— Твои последние слова я обязательно написал бы через дефис каждое.
— Почему?
— Освежить. Все эти устоявшиеся выражения, затасканные метафоры и метонимии, кажется, только и делают, что просят: оживите нас, сделайте так, чтобы люди снова могли почувствовать всю нашу свежесть и красоту.
— И все? Одни дефисы? Нет, дорогой, этого мало. Я бы на твоем писательском месте употребила бы их в таком контексте, чтобы они и без всяких там дефисов засверкали.
— Да? Думаешь, это так просто?
Но весь этот разговор Заманихин опять только лишь вообразил: так могла бы сказать Надя, если бы она не избегала разговоров о литературе. Что ж, приходиться самому воображать их. Надя сказала и про пекло, и про пятнадцать, и про тридцать градусов, и даже «как в сказке», а дальше он все выдумал и представил, как это могло бы быть. Был он даже неуверен, знает ли его жена — жена писателя — такое слово: «метонимия».
Вместо этого разговора он нашарил в сумке зонтик и раскрыл его.
— Ты чего? — испугалась Надя, когда над ней щелкнул автоматический механизм.
— Обещанная тень, пожалуйста. Вон как парит, вдруг еще дождик пойдет.
«Надменно прыснет дождь», — про себя составил он фразу и тут же отбросил ее — напыщенно.
— Закрой, Паша. Люди на нас как на дураков будут смотреть.
— А и шут с ними…
Встречные и в самом деле поглядывали: то на Заманихиных, то на безоблачное небо, то — снова на них. Надя, казалась бы, уже давно привыкшая к причудам мужа, почувствовала себя неуютно. А Паша между тем непринужденно болтал:
— Они на нас смотрят, давай и мы на них посмотрим. Перед тобой образец заурядной человеческой зависти. Вон, видишь, тетушка идет и на нас пялится. Она изнывает от жары и, небось, думает: «С каким бы удовольствием я сейчас тоже спряталась под тень зонтика». Она, бедняжка, послушав утром прогноз погоды, выложила свой зонтик из сумки.

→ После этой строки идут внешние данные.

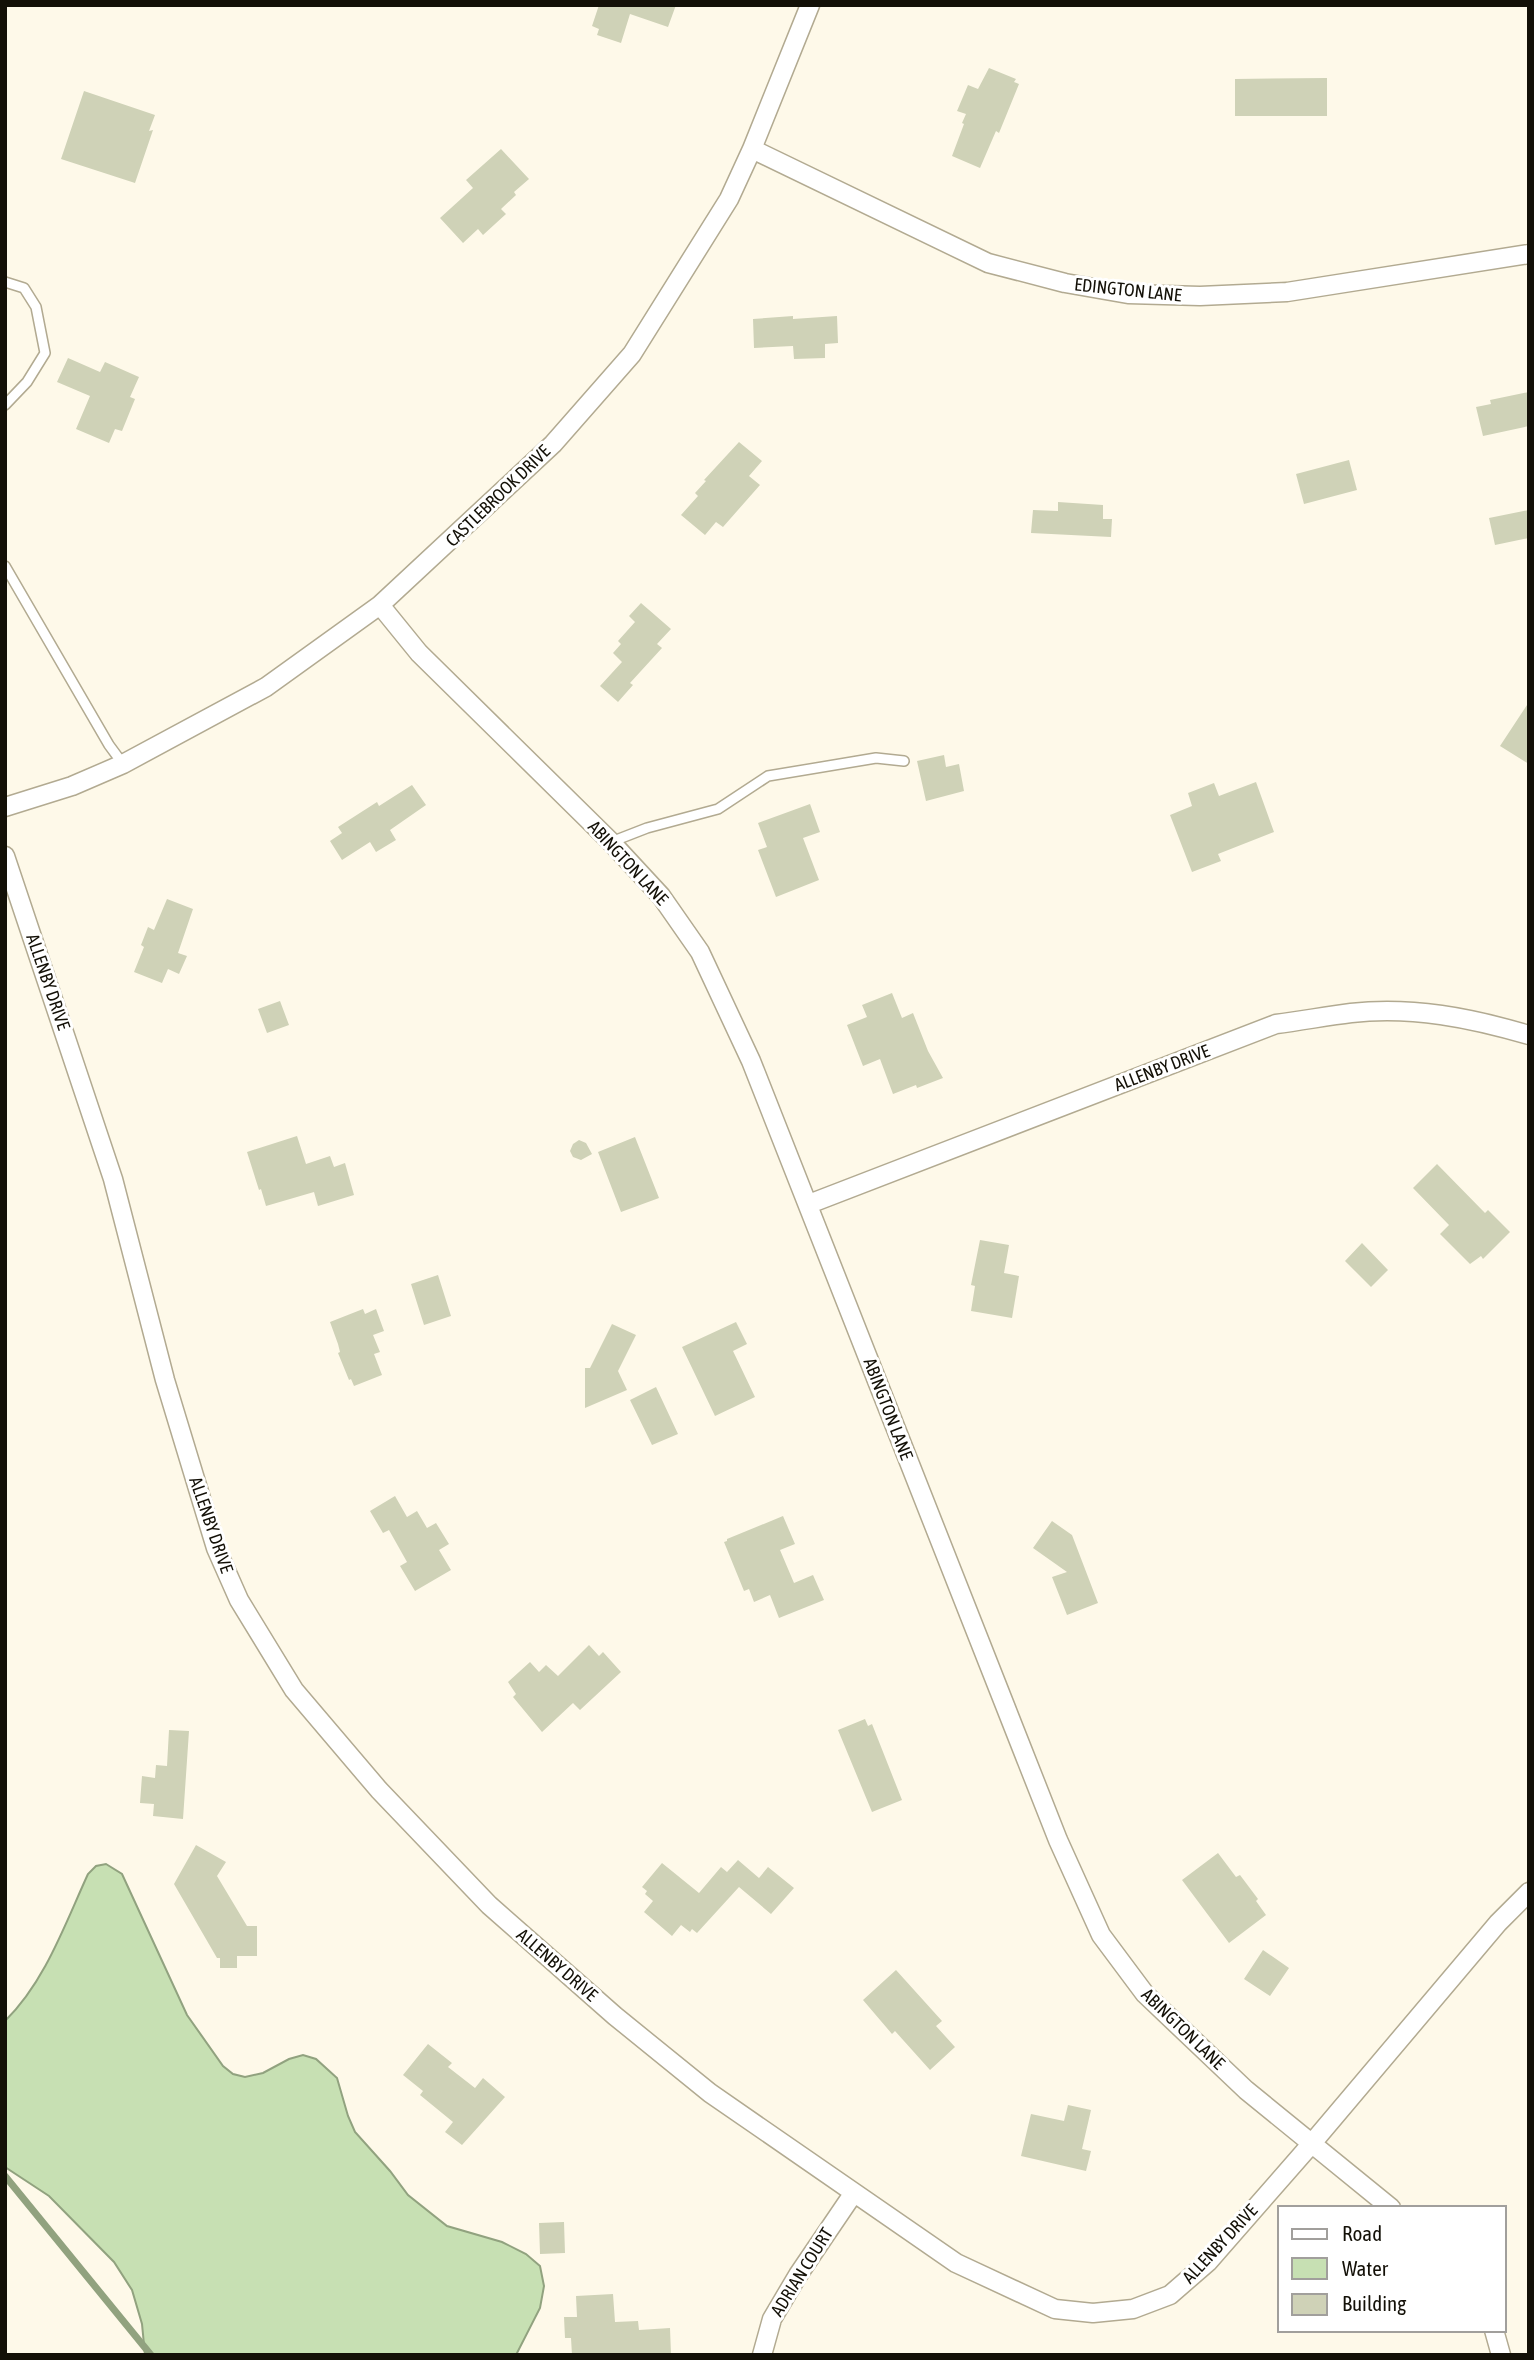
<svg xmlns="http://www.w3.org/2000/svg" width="1534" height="2360" viewBox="0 0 1534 2360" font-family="'Asap Condensed',sans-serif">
  <rect width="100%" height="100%" fill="#fef9e9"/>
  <path fill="#c7e0b3" stroke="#91a27f" stroke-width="2" d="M106,1864L122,1874L187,2015L223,2066L233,2074L245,2077L263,2073L289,2059L303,2055L316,2059L337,2078L348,2116L355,2132L390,2171L408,2195L447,2226L502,2242L526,2254L540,2266L544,2286L540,2308L516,2355H145L142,2324L132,2290L114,2262L49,2196L5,2167V2021C45,1982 65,1924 88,1874L96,1866Z"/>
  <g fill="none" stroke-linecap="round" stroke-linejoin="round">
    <path stroke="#91a27f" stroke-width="7" d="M5,2176L151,2355"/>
  </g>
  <path fill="#cfd2b7" d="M599,5H676L668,27L630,14L621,43L597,35L599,29L592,26Z
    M989,68L1016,79L1014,82L1019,84L999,133L996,131L980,168L952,156L964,124L962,123L966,114L957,111L968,85L978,89Z
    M1327,78V116H1235V79Z
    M84,91L155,115L149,131L153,130L135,183L61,159Z
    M501,149L529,179L514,192L516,195L501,209L506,214L483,235L478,229L463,243L440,218L473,188L466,180Z
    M793,316V319L837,316L838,343L825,344V358L794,359L793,346L754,348L753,319Z
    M68,358L100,372L105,362L139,377L130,397L135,399L122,431L115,429L109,443L76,429L90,396L57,382Z
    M1529,392V426L1483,436L1476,407L1491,404L1490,400Z
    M739,442L762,461L749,476L760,485L723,527L716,522L705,535L681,515L698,496L695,493L706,481L704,480Z
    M1349,460L1357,490L1304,504L1296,474Z
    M1058,502L1103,505V519H1112L1111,537L1031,533L1033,510L1058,511Z
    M1529,510V538L1495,545L1489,518Z
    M641,603L671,629L657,644L662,648L630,683L633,685L618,702L600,686L622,662L613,653L621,644L618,641L635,622L629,616Z
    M1529,702V764L1500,746Z
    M944,755L946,767L959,764L964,791L926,801L917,761Z
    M1256,782L1274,832L1218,854L1221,861L1192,872L1170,815L1192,806L1188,793L1214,783L1219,796Z
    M412,785L426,805L390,830L396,840L376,852L370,842L342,860L330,841L342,833L338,827L377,802L379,806Z
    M810,804L820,832L803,838L819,880L776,897L758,850L767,847L758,823Z
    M167,899L193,909L178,953L187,956L179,974L168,969L162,983L134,972L144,947L141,945L148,927L154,930Z
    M892,993L902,1018L913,1013L928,1051L943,1078L917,1088L916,1085L893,1094L880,1059L863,1066L847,1025L867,1017L862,1005Z
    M280,1001L289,1025L267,1033L258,1009Z
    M297,1136L306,1164L330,1156L334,1167L345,1163L354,1195L318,1206L314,1192L266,1206L261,1189L259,1190L247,1152Z
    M635,1137L659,1198L621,1212L598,1152Z
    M579,1140L586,1143L592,1154L581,1160L573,1157L570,1151L573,1144Z
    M1437,1164L1485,1213L1488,1210L1510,1232L1483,1259L1481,1256L1470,1264L1440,1234L1449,1225L1413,1188Z
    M980,1240L1009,1245L1004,1273L1019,1276L1012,1318L971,1311L975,1286L971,1285Z
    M1362,1243L1388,1270L1371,1287L1345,1261Z
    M438,1275L451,1316L424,1325L411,1284Z
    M363,1309L365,1314L376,1309L384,1331L373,1335L380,1352L374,1354L382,1375L354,1386L351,1379L349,1380L338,1353L340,1352L338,1344L330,1322Z
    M736,1322L747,1344L733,1351L755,1397L715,1416L682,1347Z
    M612,1324L636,1335L618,1371L627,1390L585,1408V1368H590Z
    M656,1387L678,1434L652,1445L630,1400Z
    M395,1496L407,1517L417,1511L427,1528L436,1523L449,1544L439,1550L451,1570L415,1591L400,1566L407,1562L389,1530L383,1533L370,1511Z
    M783,1516L795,1544L780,1550L794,1583L813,1575L824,1600L779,1618L770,1595L754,1602L749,1589L744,1591L724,1542L727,1541V1539Z
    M1052,1521L1072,1535L1098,1603L1067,1615L1052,1577L1067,1572L1033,1548Z
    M589,1645L599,1656L603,1652L621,1672L580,1710L573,1703L542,1732L513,1697L516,1694L508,1682L530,1662L539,1672L546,1665L558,1676Z
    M865,1719L868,1726L872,1724L902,1800L872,1812L838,1730Z
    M169,1730L189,1731L183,1819L153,1816L154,1804L140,1803L142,1776L155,1778L156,1765L167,1766Z
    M196,1845L226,1862L217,1876L247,1926H257V1956H237V1968H220V1958H217L174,1884Z
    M1218,1853L1236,1877L1240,1875L1258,1899L1256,1901L1266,1915L1229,1943L1182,1880Z
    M738,1860L759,1878L768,1867L794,1888L771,1914L739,1887L697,1933L692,1929L690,1932L681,1925L672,1936L644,1912L653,1901L645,1894L647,1891L642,1887L662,1863L699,1893L721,1867L727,1872Z
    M1263,1950L1289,1968L1270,1996L1244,1979Z
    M896,1970L942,2021L936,2026L955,2047L930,2070L895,2031L892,2034L863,2000Z
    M428,2044L452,2063L448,2067L475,2088L483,2078L505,2097L462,2145L445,2132L453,2122L420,2095L423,2091L403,2075Z
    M1068,2105L1091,2110L1082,2149L1091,2151L1086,2171L1021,2156L1031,2114L1064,2121Z
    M564,2222L565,2253L540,2254L539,2223Z
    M613,2294L615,2322L638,2321L639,2330L670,2328L671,2355H572L571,2338H565L564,2317H577L576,2296Z"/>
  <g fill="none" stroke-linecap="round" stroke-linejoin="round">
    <defs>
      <path id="service" d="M5,282L24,288L36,307L45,353L27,382L5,405
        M5,566L109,745L123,764
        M611,842L647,828L718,809L768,776L876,758L904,761"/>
      <path id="minor" d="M752,149L988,263L1065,283L1128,294L1200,296L1287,292L1529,254
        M380,605L419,653L611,842L661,896L700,952L751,1061L1058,1840L1101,1935L1145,1994L1246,2090L1391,2208
        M5,807L72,786L123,764L266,687L380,605L553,444L632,354L729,199L752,149L810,5
        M5,856L113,1179L165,1380L216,1548L239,1600L294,1690L379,1790L489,1905L615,2016L710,2093L956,2263L1055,2309L1093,2313L1133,2309L1170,2295L1208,2262L1313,2142L1498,1923L1529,1892
        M809,1204L1276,1024C1301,1021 1326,1016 1351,1013C1412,1006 1471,1018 1529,1035
        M1494,2330L1501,2355
        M762,2355L772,2319L798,2275L853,2194"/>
    </defs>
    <use href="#service" stroke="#b2aa91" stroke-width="12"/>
    <use href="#minor" stroke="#b2aa91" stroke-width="21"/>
    <use href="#service" stroke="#fff" stroke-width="9"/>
    <use href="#minor" stroke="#fff" stroke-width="18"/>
  </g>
  <g text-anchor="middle" stroke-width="6" stroke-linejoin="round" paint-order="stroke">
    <g font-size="18" fill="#131007" stroke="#fff">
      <text transform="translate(1128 290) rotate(6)" y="6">EDINGTON LANE</text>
      <text transform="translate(498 496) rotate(-44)" y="6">CASTLEBROOK DRIVE</text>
      <text transform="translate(628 863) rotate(47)" y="6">ABINGTON LANE</text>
      <text transform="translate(48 982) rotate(71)" y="6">ALLENBY DRIVE</text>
      <text transform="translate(1162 1068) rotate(-21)" y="6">ALLENBY DRIVE</text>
      <text transform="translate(888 1409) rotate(69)" y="6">ABINGTON LANE</text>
      <text transform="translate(211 1525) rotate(71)" y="6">ALLENBY DRIVE</text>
      <text transform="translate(557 1965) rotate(41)" y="6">ALLENBY DRIVE</text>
      <text transform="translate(1183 2029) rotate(44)" y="6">ABINGTON LANE</text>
      <text transform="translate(1220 2244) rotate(-47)" y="6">ALLENBY DRIVE</text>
      <text transform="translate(802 2272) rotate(-58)" y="6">ADRIAN COURT</text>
    </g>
  </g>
  <rect width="1534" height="2360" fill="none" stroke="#131007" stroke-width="14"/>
  <rect x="1278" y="2206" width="228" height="126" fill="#ffffff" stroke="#a19f9c" stroke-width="2"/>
  <rect x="1292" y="2229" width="35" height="10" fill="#ffffff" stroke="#a19f9c" stroke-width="2"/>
  <text x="1342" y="2241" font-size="21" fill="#131007">Road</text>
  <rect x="1292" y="2258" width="35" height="21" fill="#c7e0b3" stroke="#a19f9c" stroke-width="2"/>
  <text x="1342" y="2276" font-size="21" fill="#131007">Water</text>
  <rect x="1292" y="2294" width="35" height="21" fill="#cfd2b7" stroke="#a19f9c" stroke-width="2"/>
  <text x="1342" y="2311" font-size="21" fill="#131007">Building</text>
</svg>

— Болтун ты, Пашка. Тихо, она услышит!
«Тетушка» прошла мимо, отворачивая глаза от заманихинского взгляда.
Они пришли, наконец, и очень удачно выбрали место. Крутая горка не позволяла принять горизонтальное положение, сосны закрывали солнце настолько, насколько нужно: хвоя пропускала играющий свет, как через сито. Внизу открывался вид на узкую полоску пляжа. Самого пляжа, песочка уже было почти не видно — все застелено покрывалами, на которых лежал раскаляющийся, но еще довольно бледный люд. За озером на другой, песчаной горке еще были свободные проплешины, не занятые загорающими, а сама водная гладь — совсем пуста — купаться было холодновато.
Заманихин разделся и, отступив на шаг в просвет между ветками, первый раз в этом году подставил солнцу спину.